David Bodill failed to show up at a court hearing last year after police discovered various chemicals and notes about how to mix them to create an explosive at his home in Buxton, Derbyshire, on March 2 2020.
Analysis of the 29-year-old’s devices also found extremist material from both extreme right-wing and Islamic terror organisations which showed attacks, beheadings and bomb-making tutorials, Derbyshire Police said.
After being charged, he failed to appear at Westminster Magistrates’ Court last October and later told police he had fled to Bulgaria with no intention of returning.
He was arrested by Bulgarian authorities in January 2023 and extradited back to the UK for his trial at Manchester Crown Court, where a jury found him guilty of an offence under section 4 of the Explosive Substances Act 1883.
He was jailed for two years and six months at the same court on Monday.
Detective Sergeant Frank Fraser, from Counter Terrorism Policing East Midlands (CTPEM), said: “The substances and downloaded bomb-making materials possessed by David Bodill are very concerning.

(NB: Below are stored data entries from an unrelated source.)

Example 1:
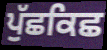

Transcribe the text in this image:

ਪੁੱਛਕਿਛ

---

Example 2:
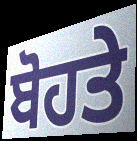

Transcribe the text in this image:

ਬੋਹਤੇ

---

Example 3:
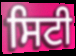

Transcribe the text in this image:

ਸਿਟੀ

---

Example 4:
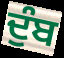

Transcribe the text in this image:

ਦੁੰਬ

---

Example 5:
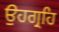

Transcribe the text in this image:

ਉਹਗ੍ਰਹਿ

“Not only had he researched and written his own notes on bomb-making, but had also searched for and downloaded extreme footage from various terrorist groups.
“While he did not appear to have any significantly extreme political views, his interest in such matters – combined with his bomb-making materials and handbooks – makes for a dangerous individual.

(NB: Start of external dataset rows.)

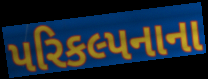
પરિકલ્પનાના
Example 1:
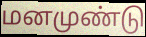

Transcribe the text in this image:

மனமுண்டு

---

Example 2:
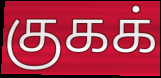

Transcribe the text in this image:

குகக்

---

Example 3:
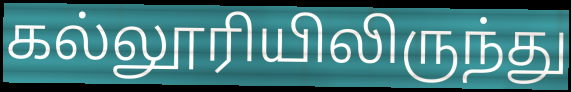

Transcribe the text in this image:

கல்லூரியிலிருந்து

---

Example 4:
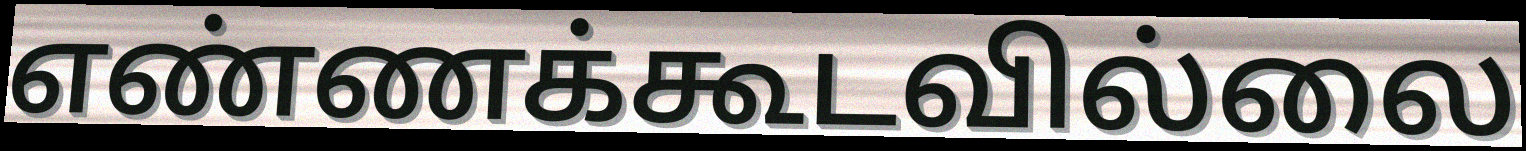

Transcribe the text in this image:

எண்ணக்கூடவில்லை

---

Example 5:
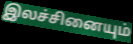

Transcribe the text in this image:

இலச்சினையும்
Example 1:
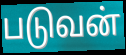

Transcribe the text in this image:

படுவன்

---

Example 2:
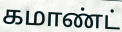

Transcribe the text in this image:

கமாண்ட்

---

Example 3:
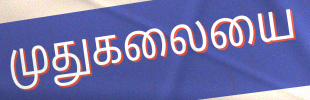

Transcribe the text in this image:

முதுகலையை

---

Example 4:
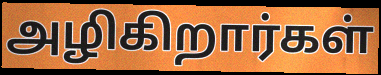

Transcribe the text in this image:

அழிகிறார்கள்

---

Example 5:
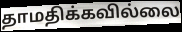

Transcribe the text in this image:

தாமதிக்கவில்லை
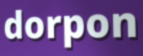
dorpon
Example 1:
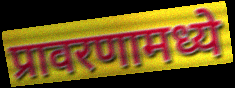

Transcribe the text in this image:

प्रावरणामध्ये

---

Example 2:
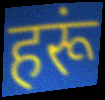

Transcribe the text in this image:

हरूं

“We welcome both the verdict and sentence and hope it sends a clear message that we will do all we can to ensure the safety of our communities.
“We have seen an increasing number of people being exposed to extremist material online and I would urge anyone who has any concerns about any of the family or friends who may be exhibiting concerning behaviour to report it.”

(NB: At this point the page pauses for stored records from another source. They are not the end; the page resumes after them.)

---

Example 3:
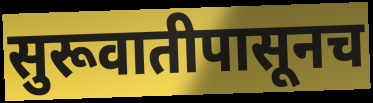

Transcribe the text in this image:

सुरूवातीपासूनच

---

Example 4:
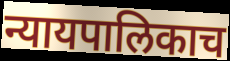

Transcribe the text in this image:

न्यायपालिकाच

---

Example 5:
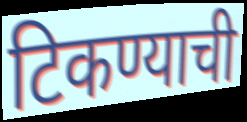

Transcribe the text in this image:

टिकण्याची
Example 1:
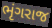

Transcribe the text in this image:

ભૃંગરાજ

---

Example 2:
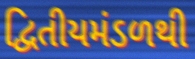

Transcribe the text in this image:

દ્વિતીયમંડળથી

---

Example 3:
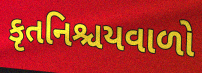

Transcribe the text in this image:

When Bodill’s home in Carlisle Road was searched, police also found a laptop which had terrorist bomb-making manuals on it and searches for how to make gunpowder.
The case was then handed over to CTPEM, who found more extremist material.
Bodill had claimed that the material was for legitimate use, adding that he had an interest in firearms and was looking to pursue a career in manufacturing them, police said.